___ EXTRACTED INFORMATION ___

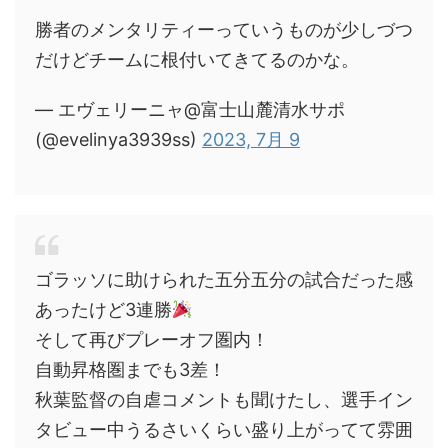
勝者のメンタリティーっていうものが少しづつ
だけどチームに根付いてきてるのかな。
— エヴェリーニャ@富士山麓清水サポ
(@evelinya3939ss)
2023, 7月 9
ゴラッソに助けられた五分五分の試合だった感
あったけど3連勝
そして再びプレーオフ圏内！
自動昇格圏までも3差！
秋葉監督の自虐コメントも聞けたし、選手イン
タビュー中うるさいくらい盛り上がってて雰囲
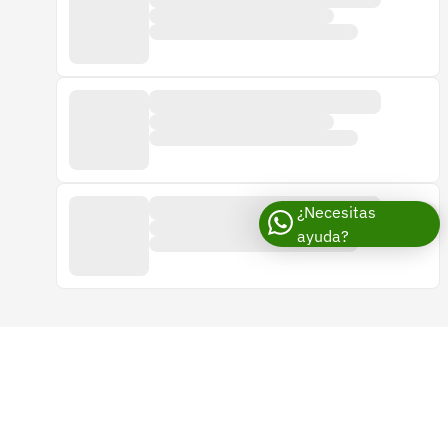
¿Necesitas
ayuda?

___

THE TASK - Will you write out the text of both items above, word for word, without the pictures?

RESPONSE BELOW -
勝者のメンタリティーっていうものが少しづつ
だけどチームに根付いてきてるのかな。
— エヴェリーニャ@富士山麓清水サポ
(@evelinya3939ss)
2023, 7月 9
ゴラッソに助けられた五分五分の試合だった感
あったけど3連勝
そして再びプレーオフ圏内！
自動昇格圏までも3差！
秋葉監督の自虐コメントも聞けたし、選手イン
タビュー中うるさいくらい盛り上がってて雰囲
¿Necesitas
ayuda?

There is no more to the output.